** Opening Entries provided block **

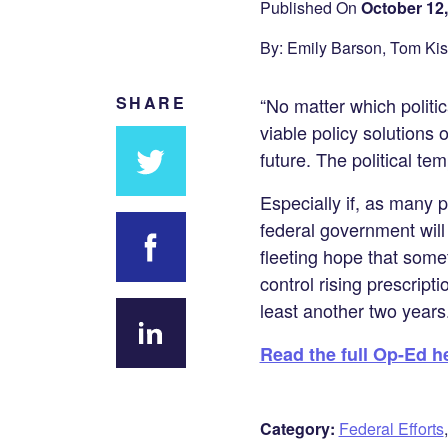
Published On
October 12,
By: Emily Barson, Tom Ki
SHARE
“No matter which politi
viable policy solutions 
future. The political te
Especially if, as many 
Share
federal government will 
on
fleeting hope that some
Twitter
control rising prescript
Share on
least another two years.
Facebook
Read the full Op-Ed h
Share
on
LinkedIn
Category:
Federal Efforts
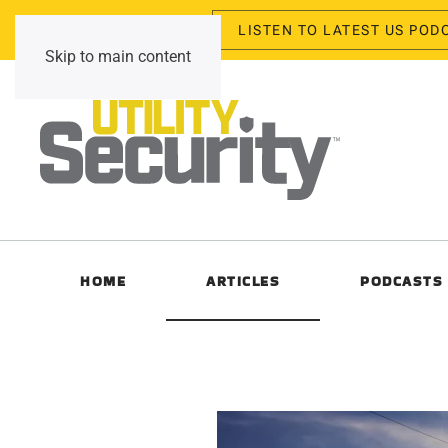
LISTEN TO LATEST US POD
Thursday, August 6, 2026
Skip to main content
HOME
ARTICLES
PODCASTS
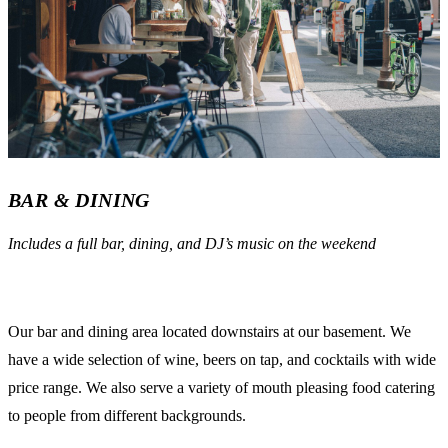
BAR & DINING
Includes a full bar, dining, and DJ’s music on the weekend
Our bar and dining area located downstairs at our basement. We
have a wide selection of wine, beers on tap, and cocktails with wide
price range. We also serve a variety of mouth pleasing food catering
to people from different backgrounds.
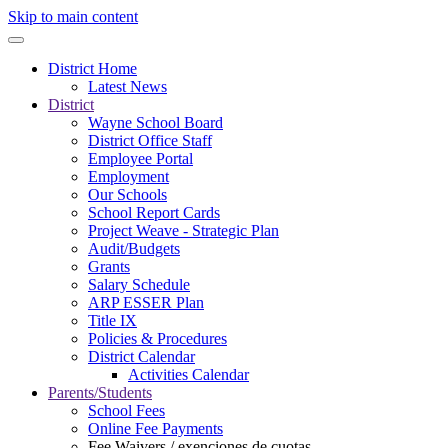
Skip to main content
District Home
Latest News
District
Wayne School Board
District Office Staff
Employee Portal
Employment
Our Schools
School Report Cards
Project Weave - Strategic Plan
Audit/Budgets
Grants
Salary Schedule
ARP ESSER Plan
Title IX
Policies & Procedures
District Calendar
Activities Calendar
Parents/Students
School Fees
Online Fee Payments
Fee Waivers / exenciones de cuotas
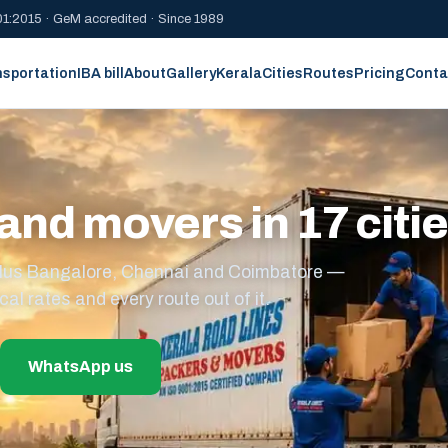
1:2015 · GeM accredited · Since 1989
nsportation
IBA bill
About
Gallery
Kerala
Cities
Routes
Pricing
Conta
and movers in 17 citi
s plus Bangalore, Chennai and Coimbatore —
cal rates and every route out of it.
WhatsApp us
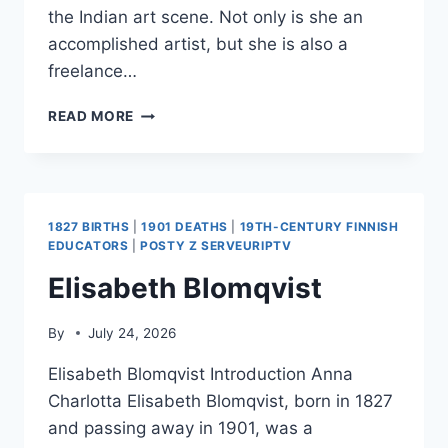
the Indian art scene. Not only is she an
accomplished artist, but she is also a
freelance…
ROOMA
READ MORE
MEHRA
1827 BIRTHS
|
1901 DEATHS
|
19TH-CENTURY FINNISH
EDUCATORS
|
POSTY Z SERVEURIPTV
Elisabeth Blomqvist
By
July 24, 2026
Elisabeth Blomqvist Introduction Anna
Charlotta Elisabeth Blomqvist, born in 1827
and passing away in 1901, was a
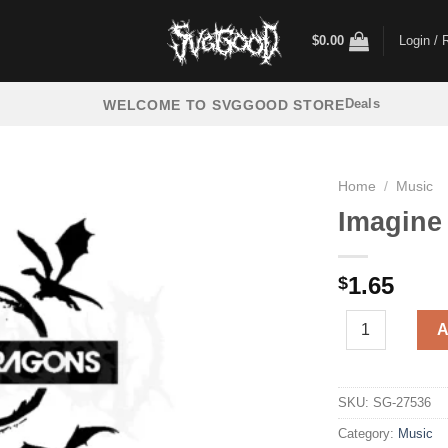
$
0.00
Login / 
Deals
WELCOME TO SVGGOOD STORE
Home
/
Music
Imagine
1.65
$
Imagine Dragons
A
SKU:
SG-27536
Category:
Music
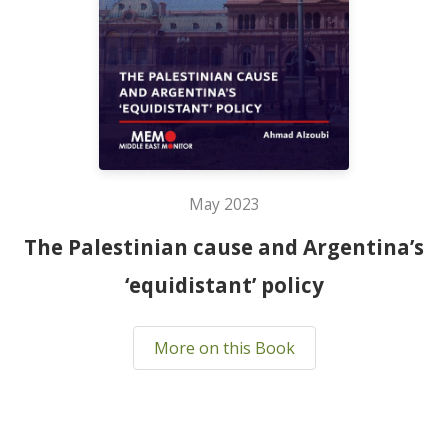
May 2023
The Palestinian cause and Argentina’s
‘equidistant’ policy
More on this Book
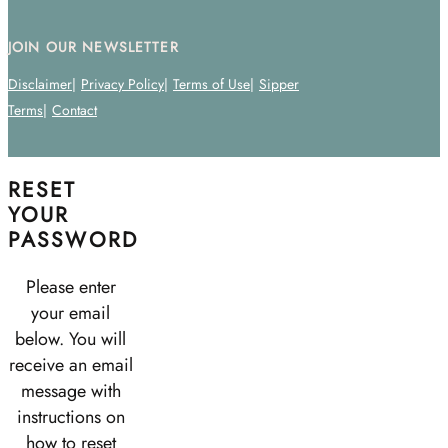
JOIN OUR NEWSLETTER
Disclaimer
Privacy Policy
Terms of Use
Sipper
Terms
Contact
RESET
YOUR
PASSWORD
Please enter
your email
below. You will
receive an email
message with
instructions on
how to reset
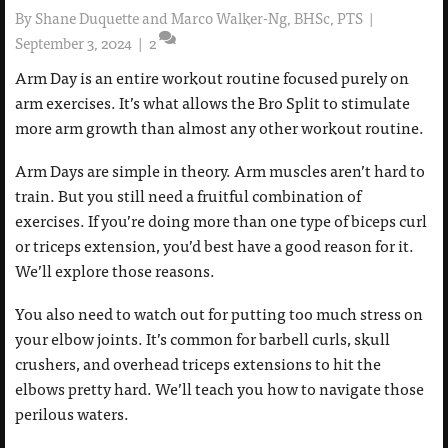
By
Shane Duquette and Marco Walker-Ng, BHSc, PTS
|
September 3, 2024
|
2
Arm Day is an entire workout routine focused purely on
arm exercises. It’s what allows the Bro Split to stimulate
more arm growth than almost any other workout routine.
Arm Days are simple in theory. Arm muscles aren’t hard to
train. But you still need a fruitful combination of
exercises. If you’re doing more than one type of biceps curl
or triceps extension, you’d best have a good reason for it.
We’ll explore those reasons.
You also need to watch out for putting too much stress on
your elbow joints. It’s common for barbell curls, skull
crushers, and overhead triceps extensions to hit the
elbows pretty hard. We’ll teach you how to navigate those
perilous waters.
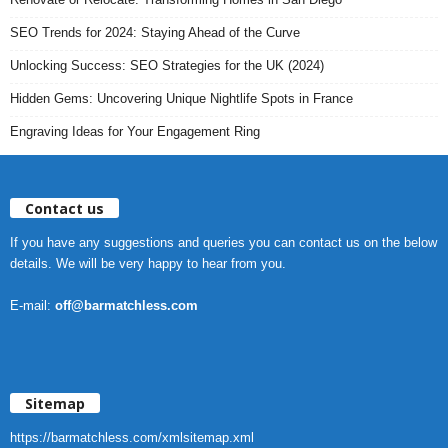
SEO Trends for 2024: Staying Ahead of the Curve
Unlocking Success: SEO Strategies for the UK (2024)
Hidden Gems: Uncovering Unique Nightlife Spots in France
Engraving Ideas for Your Engagement Ring
Contact us
If you have any suggestions and queries you can contact us on the below
details. We will be very happy to hear from you.
E-mail:
off@barmatchless.com
Sitemap
https://barmatchless.com/xmlsitemap.xml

** Closing Entries provided block **

▸ Work to complete:
Locate each line in the entries that contains the word "below" with the same capitalization, and copy those lines out.

▸ Exercise result:
below. You will
If you have any suggestions and queries you can contact us on the below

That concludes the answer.